Segment Start: EXTRACTED MATERIAL

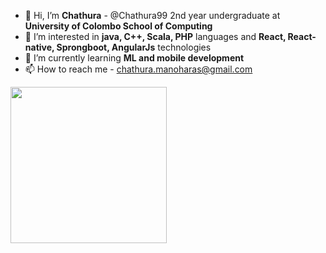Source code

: - 👋 Hi, I’m **Chathura** - @Chathura99 2nd year undergraduate at **University of Colombo School of Computing**
- 👀 I’m interested in **java, C++, Scala, PHP** languages and **React, React-native, Sprongboot, AngularJs** technologies
- 🌱 I’m currently learning **ML and mobile development**
- 📫 How to reach me - chathura.manoharas@gmail.com


<img src="https://camo.githubusercontent.com/a4c584bce1c41271485d28f92aaf9f581b3c88b68ca723b6edfd58b4ba988c2b/68747470733a2f2f63646e2e6472696262626c652e636f6d2f75736572732f313138373833362f73637265656e73686f74732f363533393432392f70726f6772616d65722e676966" width="250">

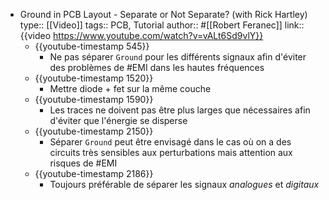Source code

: - Ground in PCB Layout - Separate or Not Separate? (with Rick Hartley)
  type:: [[Video]]
  tags:: PCB, Tutorial 
  author:: #[[Robert Feranec]]
  link:: {{video https://www.youtube.com/watch?v=vALt6Sd9vlY}}
	- {{youtube-timestamp 545}}
		- Ne pas séparer `Ground` pour les différents signaux afin d'éviter des problèmes de #EMI dans les hautes fréquences
	- {{youtube-timestamp 1520}}
		- Mettre diode + fet sur la même couche
	- {{youtube-timestamp 1590}}
		- Les traces ne doivent pas être plus larges que nécessaires afin d'éviter que l'énergie se disperse
	- {{youtube-timestamp 2150}}
		- Séparer `Ground` peut être envisagé dans le cas où on a des circuits très sensibles aux perturbations mais attention aux risques de #EMI
	- {{youtube-timestamp 2186}}
		- Toujours préférable de séparer les signaux *analogues* et *digitaux*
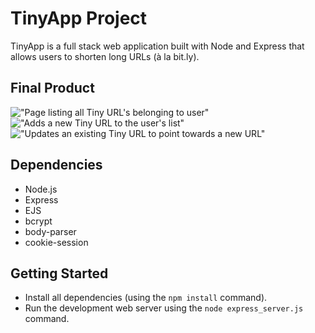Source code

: # TinyApp Project

TinyApp is a full stack web application built with Node and Express that allows users to shorten long URLs (à la bit.ly).

## Final Product

!["Page listing all Tiny URL's belonging to user"](https://github.com/mrklep90/tinyapp/blob/master/docs/MyURLs.png?raw=true)
!["Adds a new Tiny URL to the user's list"](https://github.com/mrklep90/tinyapp/blob/master/docs/AddURL.png?raw=true)
!["Updates an existing Tiny URL to point towards a new URL"](https://github.com/mrklep90/tinyapp/blob/master/docs/EditURL.png?raw=true)

## Dependencies

- Node.js
- Express
- EJS
- bcrypt
- body-parser
- cookie-session

## Getting Started

- Install all dependencies (using the `npm install` command).
- Run the development web server using the `node express_server.js` command.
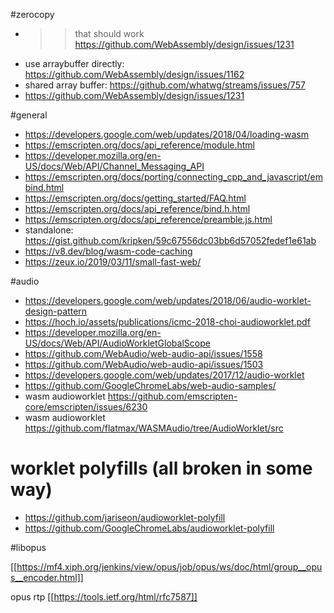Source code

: #zerocopy
* >> that should work https://github.com/WebAssembly/design/issues/1231
* use arraybuffer directly: https://github.com/WebAssembly/design/issues/1162
* shared array buffer: https://github.com/whatwg/streams/issues/757
* https://github.com/WebAssembly/design/issues/1231

#general
* https://developers.google.com/web/updates/2018/04/loading-wasm
* https://emscripten.org/docs/api_reference/module.html
* https://developer.mozilla.org/en-US/docs/Web/API/Channel_Messaging_API
* https://emscripten.org/docs/porting/connecting_cpp_and_javascript/embind.html
* https://emscripten.org/docs/getting_started/FAQ.html
* https://emscripten.org/docs/api_reference/bind.h.html
* https://emscripten.org/docs/api_reference/preamble.js.html
* standalone: https://gist.github.com/kripken/59c67556dc03bb6d57052fedef1e61ab
* https://v8.dev/blog/wasm-code-caching
* https://zeux.io/2019/03/11/small-fast-web/

#audio 
* https://developers.google.com/web/updates/2018/06/audio-worklet-design-pattern
* https://hoch.io/assets/publications/icmc-2018-choi-audioworklet.pdf
* https://developer.mozilla.org/en-US/docs/Web/API/AudioWorkletGlobalScope
* https://github.com/WebAudio/web-audio-api/issues/1558
* https://github.com/WebAudio/web-audio-api/issues/1503
* https://developers.google.com/web/updates/2017/12/audio-worklet
* https://github.com/GoogleChromeLabs/web-audio-samples/
* wasm audioworklet https://github.com/emscripten-core/emscripten/issues/6230
* wasm audioworklet https://github.com/flatmax/WASMAudio/tree/AudioWorklet/src

# worklet polyfills (all broken in some way)
* https://github.com/jariseon/audioworklet-polyfill
* https://github.com/GoogleChromeLabs/audioworklet-polyfill

#libopus

[[https://mf4.xiph.org/jenkins/view/opus/job/opus/ws/doc/html/group__opus__encoder.html]]

opus rtp [[https://tools.ietf.org/html/rfc7587]]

Segment End: EXTRACTED MATERIAL

- _TRY IT_: Reproduce the stretch of the material above from the line containing "# worklet polyfills (all broken in some way)" through the end of the material, including both ends.

- _RESULT FOR THIS EXERCISE_:
# worklet polyfills (all broken in some way)
* https://github.com/jariseon/audioworklet-polyfill
* https://github.com/GoogleChromeLabs/audioworklet-polyfill

#libopus

[[https://mf4.xiph.org/jenkins/view/opus/job/opus/ws/doc/html/group__opus__encoder.html]]

opus rtp [[https://tools.ietf.org/html/rfc7587]]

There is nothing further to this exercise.